I’ve had a quick look and I’m impressed. There is guidance for teachers and worksheets for pupils. It’s all very friendly, not scary, like the advice on the blogging worksheet:
Remember: Don’t tell people your home address, phone number or email and only write about other people in the way you would like them to write about you!
The certificate for pupils is functional rather than pretty – they ought to get some kids to design it. A competition perhaps?
A school can become a SAFE school, and that would definitely tie in with the Safeguarding part of the Leadership strand of the ICT Mark.
The “Wild Web” conference itself was useful and interesting. A couple of the speakers questioned the continuing use of the analogy between the web and the Wild West. For what it’s worth, my own view is that although, like any metaphor, it may start to look frayed at edges when scrutinised too closely, it is still a very useful one. Why? Because the term “Wild West” is a handy code: most people will have an image appear in their minds as soon as they see or hear the term. You know it stands for potential lawlessness and having to be aware of what’s going on around you, and the need to arm yourself with protective strategies. In fct, the more I think about it, the more excellent a description it becomes.
Nevertheless, like a lot of conferences on the theme of internet safety, it did focus almost exclusively on the sexual dangers facing children and young people online. There are other dangers too, as I listed in an article about financial literacy, which must also be addressed.
I also wonder whether the term “stranger danger” is entirely useful. Although we’re always told, as children, not to trust strangers, it’s a sad fact of life that most sexual abuse is carried out by family members. Even in other fields, such as drug-taking, how it’s so-called friends you have to be wary of. Resisting such offers can be hard because of group pressure.
Which brings me onto a more general point: go to any decent self-defence class and you’ll learn that the best way of looking after yourself is by not having a victim mentality or persona. If the same thing applies in the online world, shouldn’t youngsters be helped to develop a real sense of self-worth that will prevent their being ripped off, fooled by sexual predators or doing silly things that may come back to haunt them? I realise that’s hard, and only applicable above a certain age, but I do think a more rounded and more general approach digital safety is necessary.
Safer Internet Day is on 8th February and the theme is 'Virtual Lives', with the strap line 'It's more than a game, it's your life'. It looks like there is going to be some great content available, including games, for both primary and secondary schools. How will you make it a day to remember in your school?
A Safer Internet centre is being set up. See http://www.saferinternet.org.uk. The site is currently under construction. When it’s up and running it will include resources and maps of activities. I’ll report further in due course.
On Safer Internet Day Childnet International is planning to hold an online radio phone in for parents, young people and others.
Will Garner, CEO of Childnet, says:
We will be bringing 40 older teenagers to a central event in London, where we will hear their experiences, likes, concerns and solutions in relation to their use of new technology, as well as getting them to work towards developing their own content to raise awareness in a Dragons Den style activity.
Contact Childnet for support and further information, or to let them know what activities you’re planning for the day.
There’s an excellent article on reducing bullying and cyberbullying on eSchool News, in which Elizabeth Englander and Kristin Schank suggest ten easy tips for educators can help prevent bullying in schools and online. Have a look here (you have to register for free to view all of it).

[Data excerpts]

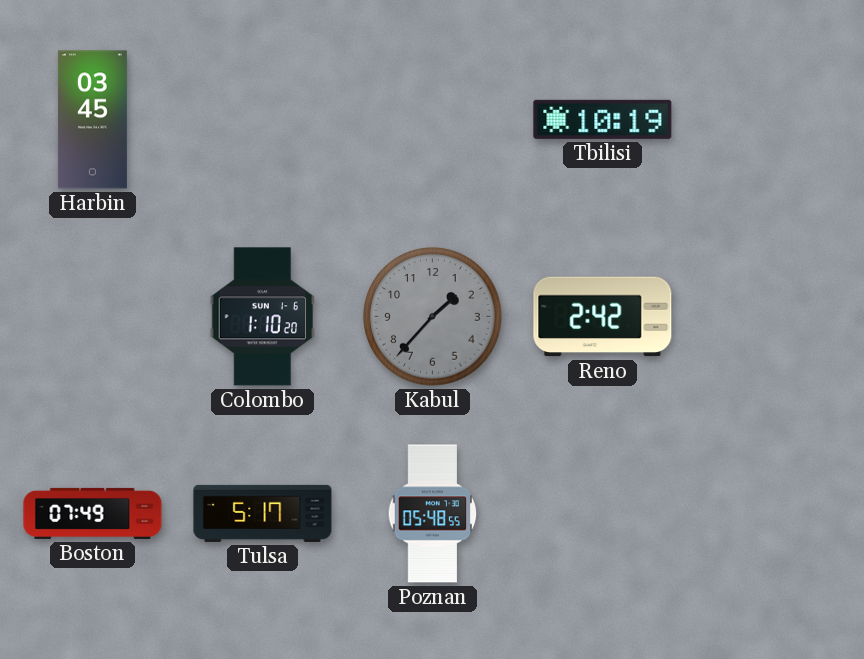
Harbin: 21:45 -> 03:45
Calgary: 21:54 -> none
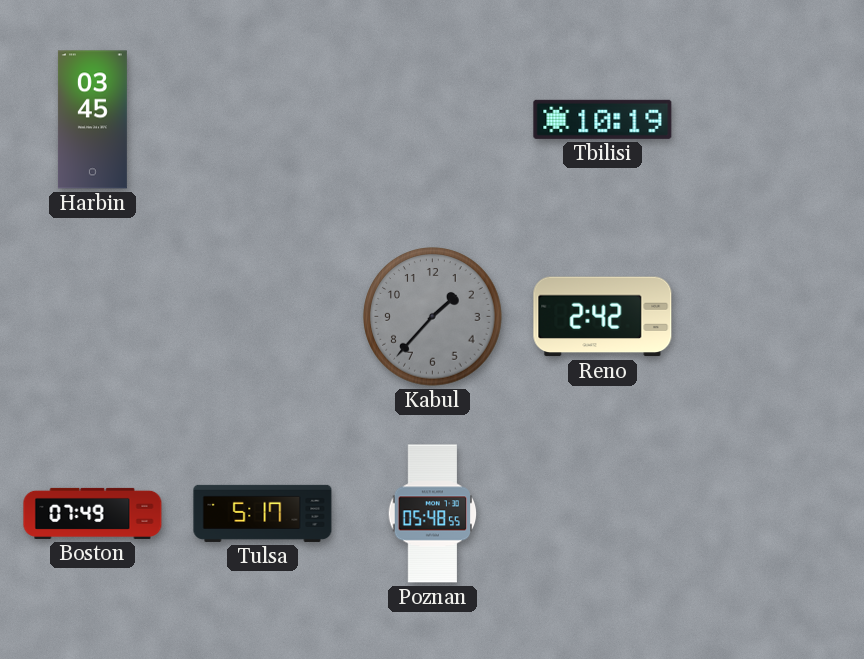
Colombo: 1:10 -> none
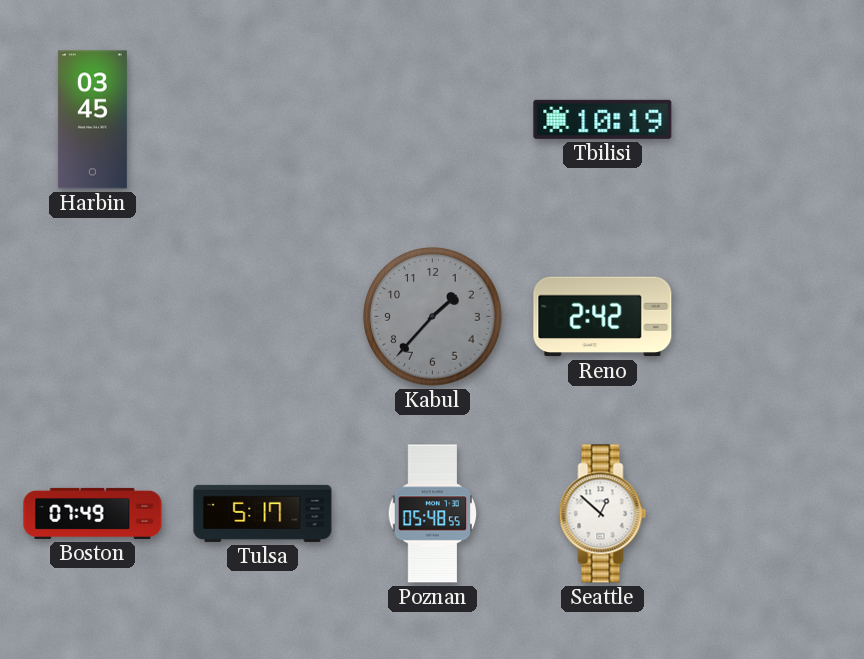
Seattle: none -> 12:52
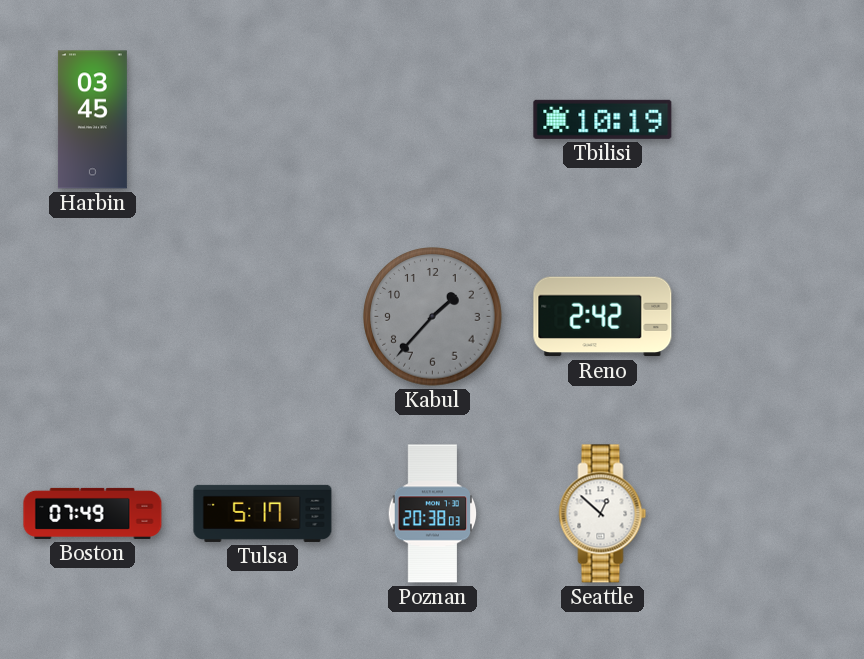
Poznan: 05:48 -> 20:38
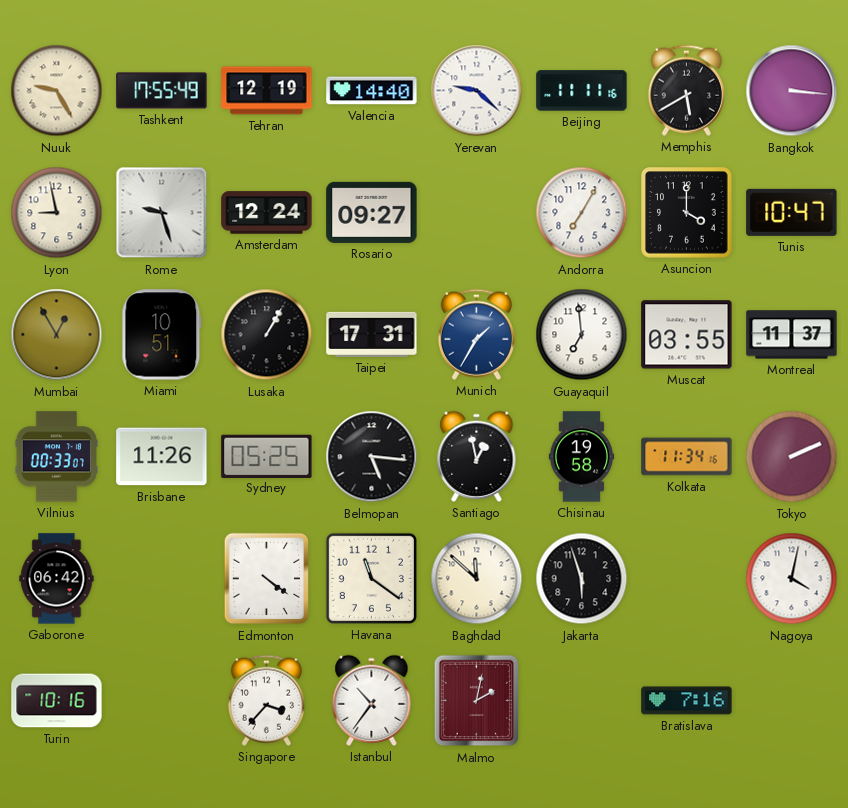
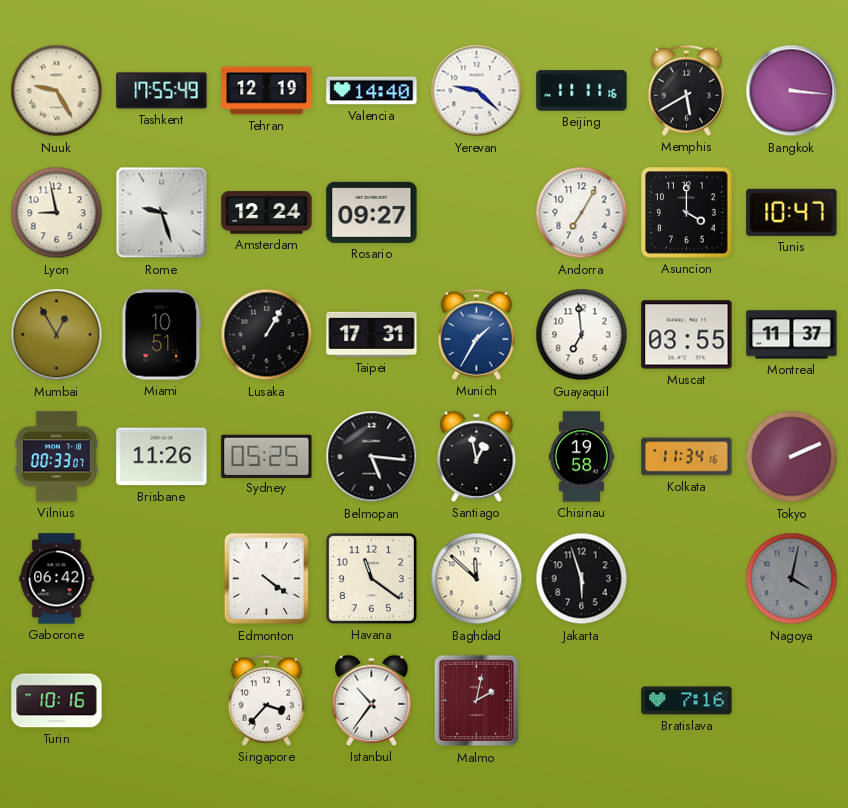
Nagoya dial: white -> grey
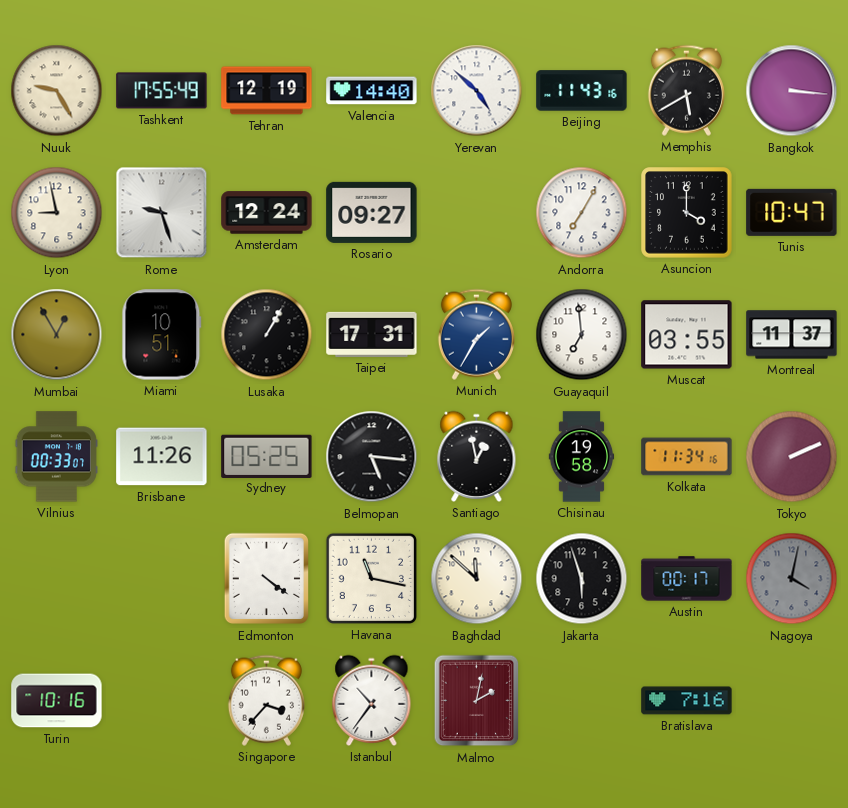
Yerevan: 9:22 -> 4:52
Beijing: 11:11 -> 11:43
Gaborone: 06:42 -> none
Havana: 11:21 -> 11:17
Austin: none -> 00:17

GOALS:
A: Can you copy out every one of the clock update entries word for word, omitting the picture markers?
B: Could you write the next part of the post on internet safety, picking up after its final sentence?
These entries are unrelated to the post on internet safety.

TASK-BY-TASK OUTPUTS:
A:
Harbin: 21:45 -> 03:45
Calgary: 21:54 -> none
Colombo: 1:10 -> none
Seattle: none -> 12:52
Poznan: 05:48 -> 20:38
Nagoya dial: white -> grey
Yerevan: 9:22 -> 4:52
Beijing: 11:11 -> 11:43
Gaborone: 06:42 -> none
Havana: 11:21 -> 11:17
Austin: none -> 00:17

B:
As I said in the last issue, there are a few conferences coming up for which a discount is available to Computers in Classrooms subscribers. In the list below, I’ve marked these with an asterisk. I’d like to express my thanks to those who kindly offered a discount, these being Graham Brown-Martin (Learning Without Frontiers), Constantina Christophide (Inside Government), Steve Bunce (Northern Grid Conference) and Richard Curtis (Training Seminar). In addition, the Westminster Forum conferences all offer a 15% discount to teachers and other public sector workers. The RSA talks are free, and usually last only an hour or two. The Teachmeets are free too, but you may need some money for drinks.
Several conferences were included in the last issue too. The following ones are either new or changed slightly. Please refer to last week’s issue for some discounts which are still relevant.
Vital IT Specialist IBM Workshop, Warwick Fri 15 Oct 2010, 10:00 - 15:30 Free conference, but only 25 places. Takes place in Warwick. See the Vital website for other conferences.
London Grid for Learning Conference Focusing on the use of the London Managed Learning Environment, this is aimed at colleagues in primary education, and costs £48 + VAT (including lunch). It takes place on 1st November.
Conference: Vital IT Specialist IBM Workshop, Winchester Fri 12 Nov 2010, 10:00 - 15:30 Free conference, but only 25 places. Takes place in Winchester. See the Vital website for other conferences.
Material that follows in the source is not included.